Wie viel Knochenverlust verträgt ein Implantat?
Ein Implantat verträgt recht viel Knochenverlust. Im Prinzip reichen einige Millimeter verbleibende Osseointegration, um ein Implantat fest im Knochen zu halten. Die Frage ist also weniger, wie viel Knochen bereits verloren gegangen ist, sondern ob die Situation stabil ist. Wenn weiterhin Knochen verloren geht, bedeutet dies, dass ein pathologischer Prozess persistiert.

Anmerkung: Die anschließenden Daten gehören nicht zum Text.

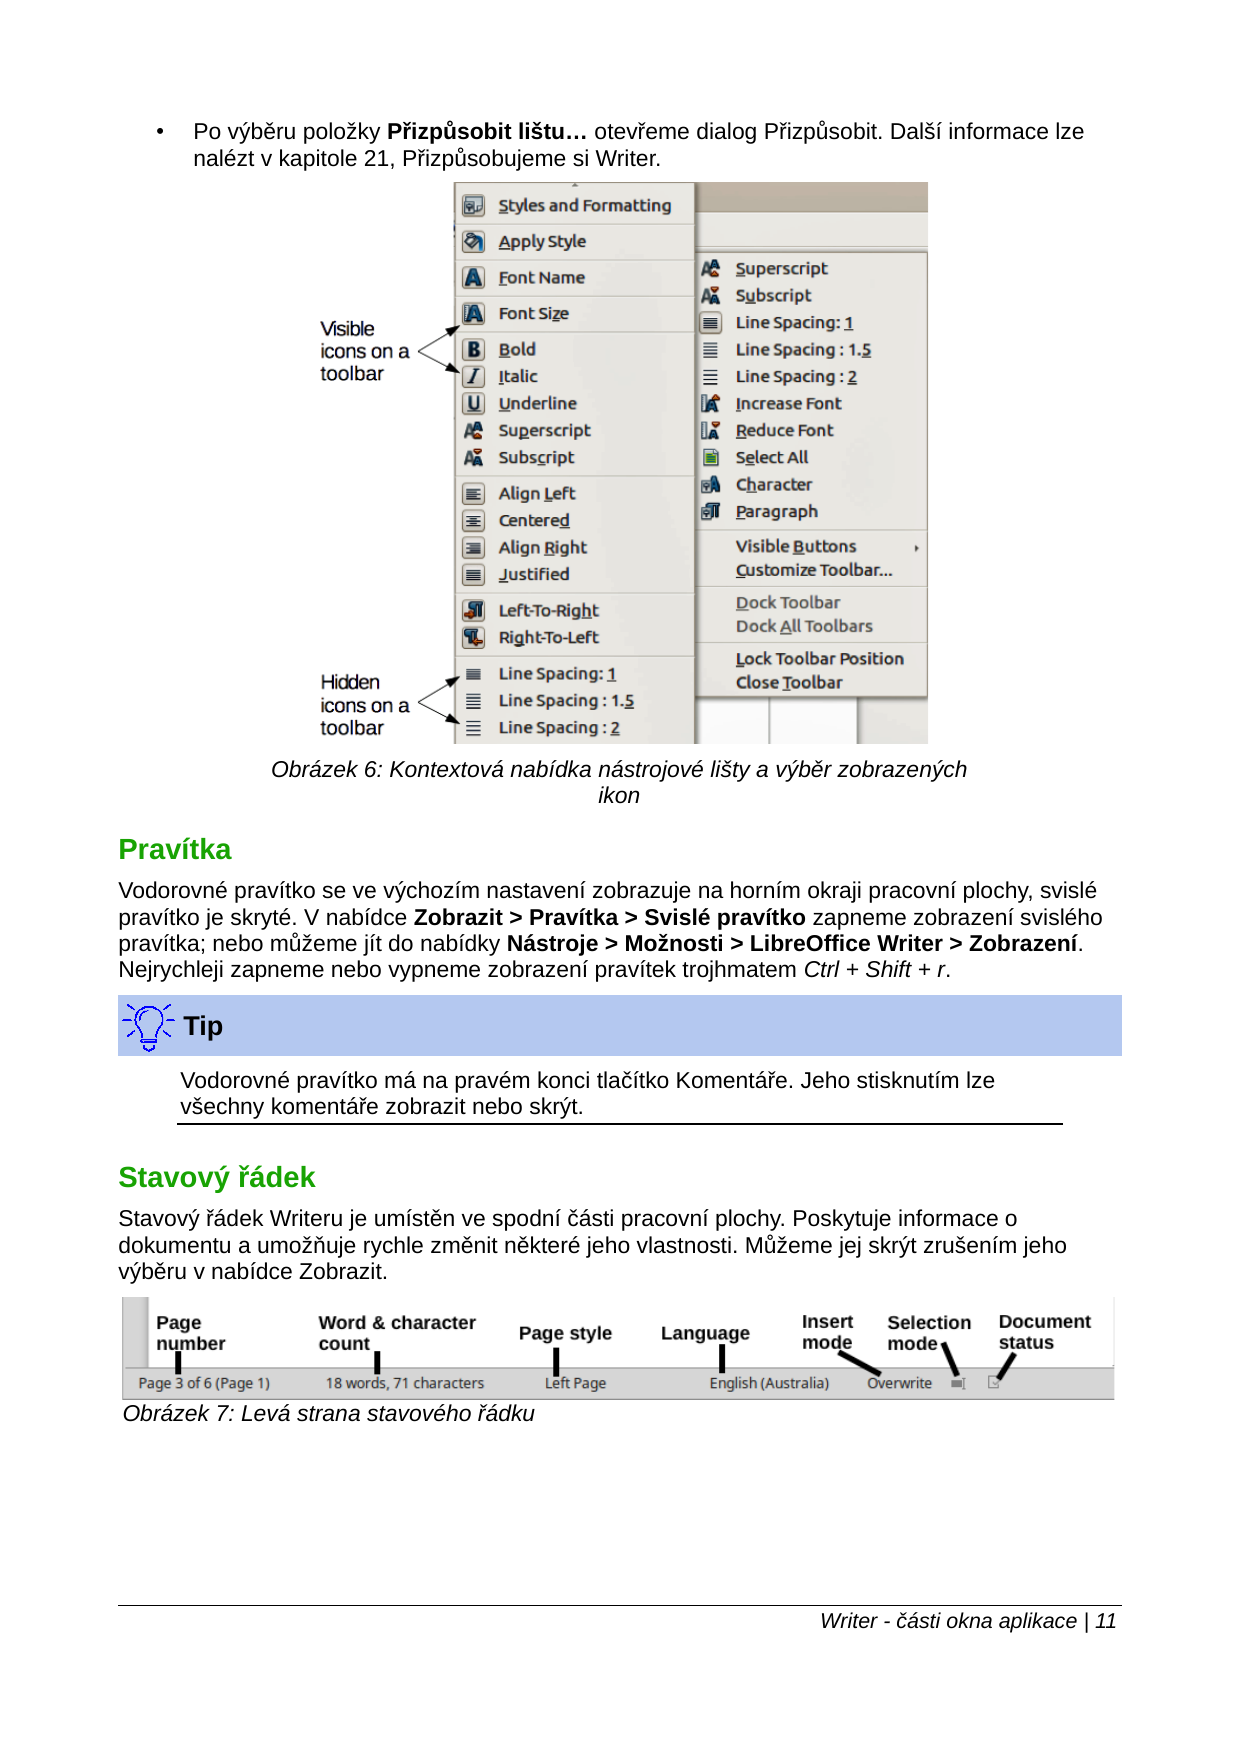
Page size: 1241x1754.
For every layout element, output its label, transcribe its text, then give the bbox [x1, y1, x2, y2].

text Vodorovné pravítko se ve výchozím nastavení zobrazuje na horním okraji pracovní plochy, svislé pravítko je skryté. V nabídce Zobrazit > Pravítka > Svislé pravítko zapneme zobrazení svislého pravítka; nebo můžeme jít do nabídky Nástroje > Možnosti > LibreOffice Writer > Zobrazení. Nejrychleji zapneme nebo vypneme zobrazení pravítek trojhmatem Ctrl + Shift + r. [118, 877, 1122, 983]
subtitle Pravítka [118, 832, 1122, 866]
picture [122, 1297, 1115, 1400]
text Stavový řádek Writeru je umístěn ve spodní části pracovní plochy. Poskytuje informace o dokumentu a umožňuje rychle změnit některé jeho vlastnosti. Můžeme jej skrýt zrušením jeho výběru v nabídce Zobrazit. [118, 1205, 1122, 1284]
list Po výběru položky Přizpůsobit lištu… otevřeme dialog Přizpůsobit. Další informace lze nalézt v kapitole 21, Přizpůsobujeme si Writer. [156, 118, 1122, 171]
text Obrázek 7: Levá strana stavového řádku [122, 1400, 1118, 1426]
picture [119, 996, 179, 1056]
picture [312, 182, 929, 744]
subtitle Stavový řádek [118, 1160, 1122, 1194]
text Obrázek 6: Kontextová nabídka nástrojové lišty a výběr zobrazených ikon [254, 756, 986, 808]
text Vodorovné pravítko má na pravém konci tlačítko Komentáře. Jeho stisknutím lze všechny komentáře zobrazit nebo skrýt. [177, 1064, 1063, 1123]
subtitle Tip [118, 995, 1122, 1056]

Hier kann der Moment kommen, wo es besser ist, ein Implantat zu entfernen. Aber das hängt mehr von der Dynamik ab als vom Knochenverlust.

Wie lange dauert eine Periimplantitisbehandlung, bis sie erfolgreich abgeschlossen ist?
Normalerweise machen wir eine Behandlung und dann eine Re-Evaluation nach drei und sechs Monaten. Wir haben jetzt mittlerweile Fälle, die über zehn Jahre und mehr dokumentiert sind. Das sind Einzelfälle. Es ist wahr, dass es wenig Langzeitdaten gibt und wir haben auch gesehen, dass Nach- und Wiederbehandlung nötig sein kann. Die Behandlung an sich kann in einer Sitzung durchgeführt werden, aber es ist schon denkbar, dass man nach gewisser Zeit eine Wiederbehandlung durchführen muss.

Herr Prof. Mombelli, vielen Dank für das Gespräch!